Transportation lessons from China
A few months ago, I read a fascinating (and troubling) report from a panel of American transportation professionals who visited China in September 2007. While there, they met with Chinese national, regional, and local officials and business leaders, and toured a number of ports and other facilities to see how goods are being transported (and exported) in the Chinese economy. The report is available from the Transportation Research Board.
Some of the American panel’s conclusions include: that China expects to continue growing rapidly; that China has a national strategy for the transportation, including freight; and that China’s highly centralized state power has made it easier for the nation to build projects rapidly, without getting derailed by such concerns as environmental impacts.
Travel can broaden the mind; it can also reinforce what one was predisposed to believe. In that regard, one of the panel’s most telling comments is this statement:
"There was a strong perception that the United States lacks the political will to invest in infrastructure and could not deliver needed investments in infrastructure in a timely manner even if desired. China is viewed as being very proactive with respect to infrastructure provision by building for the future and clearly stating in their strategic plans what will be built and when; the United States is perceived as being very reactive."
The panel report also offers some practical insights – the US has a strong advantage in our rail network; US port capacity, rather than foreign port capacity, is the key drag on volume of imports into the US; widening of the Panama Canal is likely to increase pressure on already strained East Coast ports.

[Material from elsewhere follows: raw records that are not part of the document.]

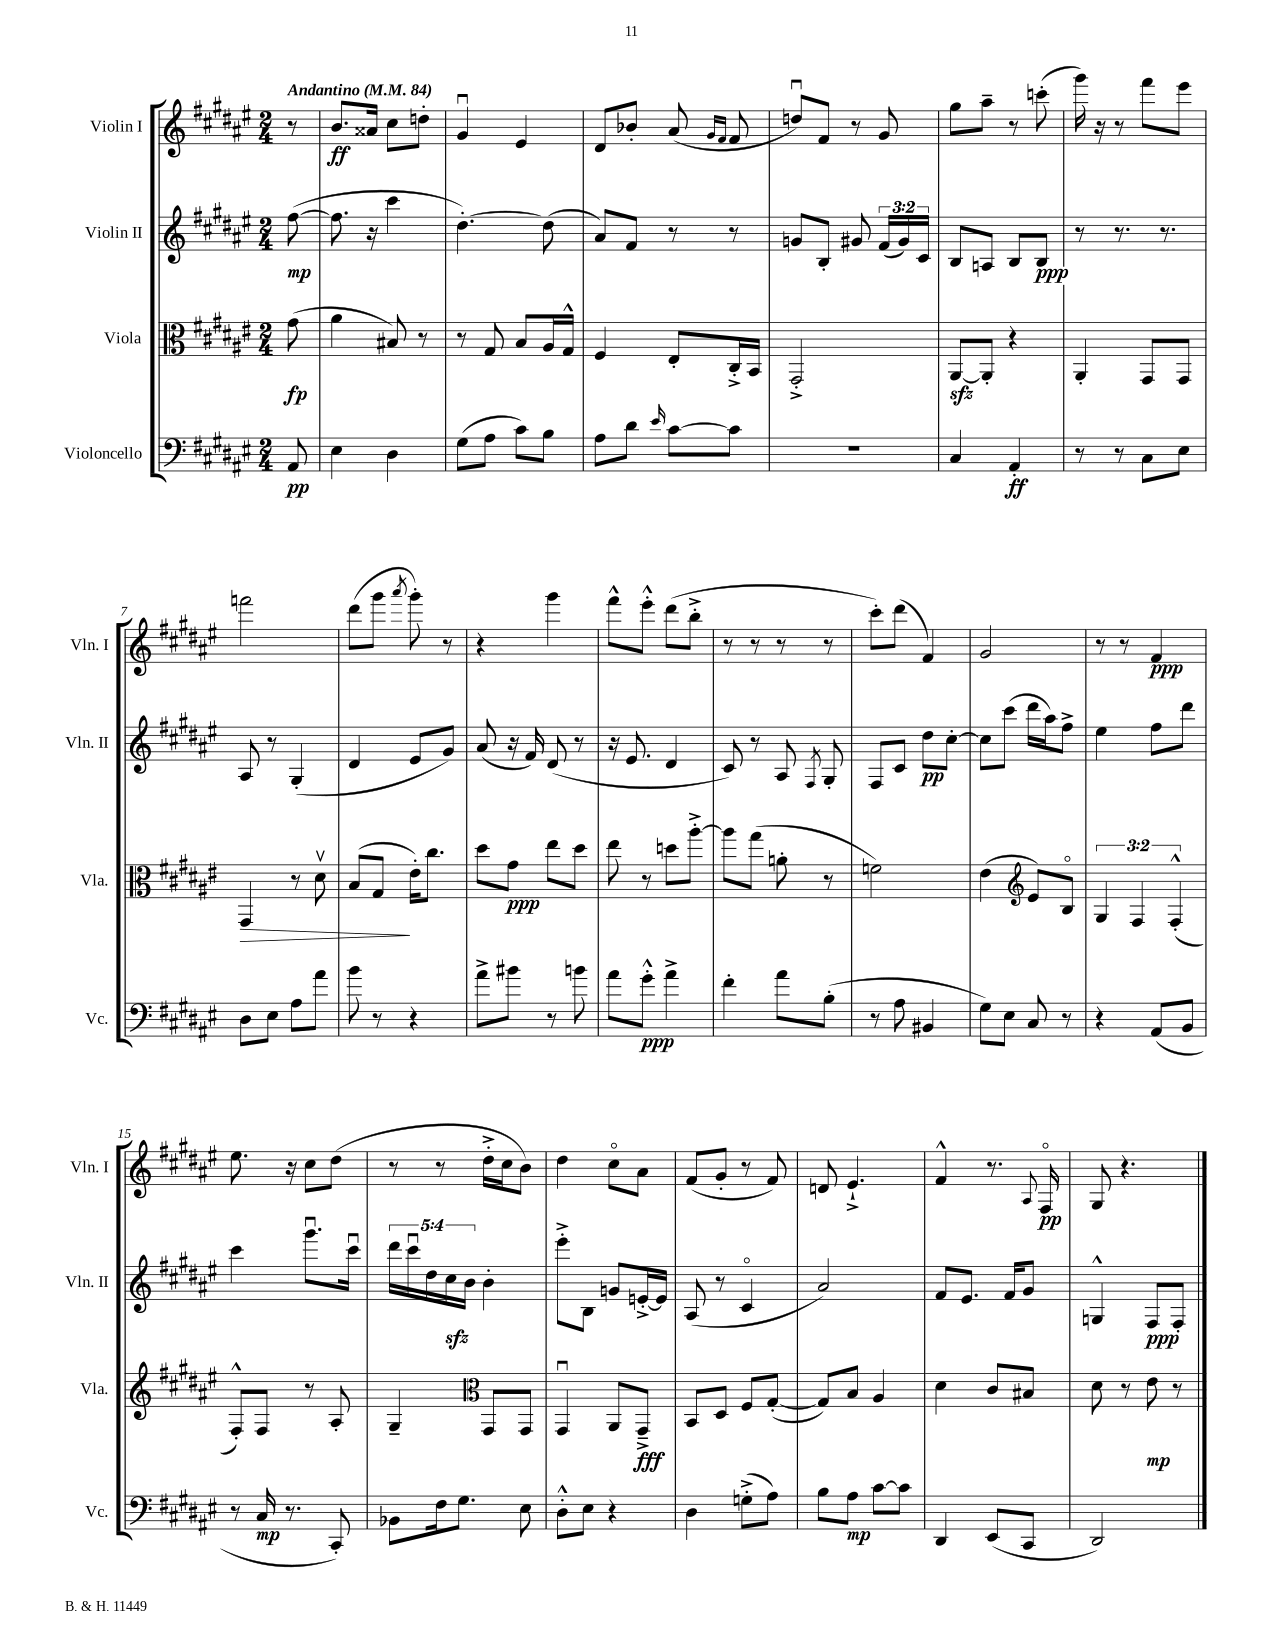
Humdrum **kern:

**kern	**kern	**kern	**kern
*staff4	*staff3	*staff2	*staff1
*clefF4	*clefC3	*clefG2	*clefG2
*k[f#c#g#d#a#e#]	*k[f#c#g#d#a#e#]	*k[f#c#g#d#a#e#]	*k[f#c#g#d#a#e#]
*M2/4	*M2/4	*M2/4	*M2/4
*MM84	*MM84	*MM84	*MM84
8AA#	(8g#	([8ff#	8r
=	=	=	=
4E#	4a#	8.ff#]	8.b
.	.	16r	16a##
4D#	8B#)	4ccc#	8cc#
.	8r	.	8dd'
=	=	=	=
(8G#	8r	[4.dd#')	4g#u
8A#	8G#	.	.
8c#)	8B	.	4e#
8B	16A#	(8dd#]	.
.	16G#^^	.	.
=	=	=	=
8A#	4F#	8a#)	8d#
8d#	.	8f#	8b-'
16qqe#	.	.	.
[8c#	8E#'	8r	(8a#
.	.	.	16qqg#
.	.	.	16qqf#
8c#]	16C#'^	8r	8f#
.	16BB	.	.
=	=	=	=
2r	2GG#'^	8g	8ddu)
.	.	8B'	8f#
.	.	8g#	8r
.	.	(24f#	8g#
.	.	24g#)	.
.	.	24c#	.
=	=	=	=
4C#	[8AA#	8B	8gg#
.	8AA#']	8A	8aa#~
4AA#'	4r	8B	8r
.	.	8B	(8ccc'
=	=	=	=
8r	4AA#'	8r	16ggg#)
.	.	.	16r
8r	.	8.r	8r
8C#	8GG#	.	8fff#
.	.	8.r	.
8E#	8GG#	.	8eee#
=	=	=	=
8D#	4GG#	8A#	2fff
8E#	.	8r	.
8A#	8r	(4G#'	.
8a#	8d#v	.	.
=	=	=	=
8b	(8B	4d#	(8ddd#
8r	8G#	.	8ggg#
.	.	.	8qaaa#
4r	16e#')	8e#	8ggg#')
.	8.cc#	.	.
.	.	8g#)	8r
=	=	=	=
8a#^	8dd#	(8a#	4r
8b#	8g#	16r	.
.	.	16f#)	.
8r	8ee#	(8d#	4ggg#
8b	8dd#	8r	.
=	=	=	=
8a#	8ee#	16r	8fff#^^
.	.	8.e#	.
8g#'^^	8r	.	8eee#'^^
4a#^	8dd	4d#	(8ddd#
.	[8aa#'^	.	8bb'^
=	=	=	=
4f#'	8aa#]	8c#)	8r
.	(8gg#	8r	8r
8a#	8a'	8A#	8r
.	.	8qF#	.
(8B'	8r	8G#'	8r
=	=	=	=
8r	2f)	8F#	8ccc#')
8A#	.	8c#	(8ddd#
4BB#	.	8dd#	4f#)
.	.	[8cc#'	.
=	=	=	=
8G#)	(4e#	8cc#]	2g#
8E#	.	(8ccc#	.
*	*clefG2	*	*
8C#	8e#)	16ddd#	.
.	.	16aa#)	.
8r	8Bo	8ff#^	.
=	=	=	=
4r	6G#	4ee#	8r
.	.	.	8r
.	6F#	.	.
(8AA#	.	8ff#	4f#
.	(6F#'^^	.	.
8BB	.	8ddd#	.
=	=	=	=
8r	8F#'^^)	4ccc#	8.ee#
16C#	8F#	.	.
8.r	.	.	16r
.	8r	8.ggg#u	8cc#
8CC#')	8A#'	.	(8dd#
.	.	16ccc#u	.
=	=	=	=
8BB-	4G#~	20ddd#	8r
.	.	20ccc#u	.
.	.	20dd#	.
16F#	.	.	8r
.	.	20cc#	.
8.G#	.	.	.
.	.	20b	.
*	*clefC3	*	*
.	8GG#	4b'	16dd#'^
.	.	.	16cc#
8E#	8GG#	.	8b)
=	=	=	=
8D#'^^	4GG#u	8eee#'^	4dd#
8E#	.	8B	.
4r	8AA#	8g	8cc#o
.	8GG#~^	[16e'^	8a#
.	.	16e]	.
=	=	=	=
4D#	8BB	(8A#	(8f#
.	8D#	8r	8g#'
(8G'^	8F#	4c#o	8r
8A#)	([8G#'	.	8f#)
=	=	=	=
8B	8G#])	2a#)	8d
8A#	8B	.	4.e#`^
[8c#	4A#	.	.
8c#]	.	.	.
=	=	=	=
4DD#	4d#	8f#	4f#^^
.	.	8.e#	.
(8EE#	8c#	.	8.r
.	.	16f#	.
8CC#	8B#	8g#	.
.	.	.	8qqA#
.	.	.	16F#o
=	=	=	=
2DD#)	8d#	4G^^	8G#
.	8r	.	4.r
.	8e#	8F#	.
.	8r	8F#'	.
==	==	==	==
*-	*-	*-	*-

Largely overlooked by the panel is the enormous price China is paying – in ecological and human health and social instability – for prioritizing engagement in global markets above sustainability. The report omits any discussion of the likely impacts of climate change regulation. That’s a striking gap, since the massive increases in truck, rail, and shipping imagined by the panel aren’t reconcilable with the reality of massive carbon reductions. It seems to us that there’s a strong argument for United States to adopt a coherent national freight transportation strategy – it will take a proactive strategy to keep the current level of goods moving at much lower levels of greenhouse gas emissions – but the vision of rapidly ever-expanding volumes of freight, with bigger cargo ships, busier ports, more diesel trucks, and many more roads, is nuts.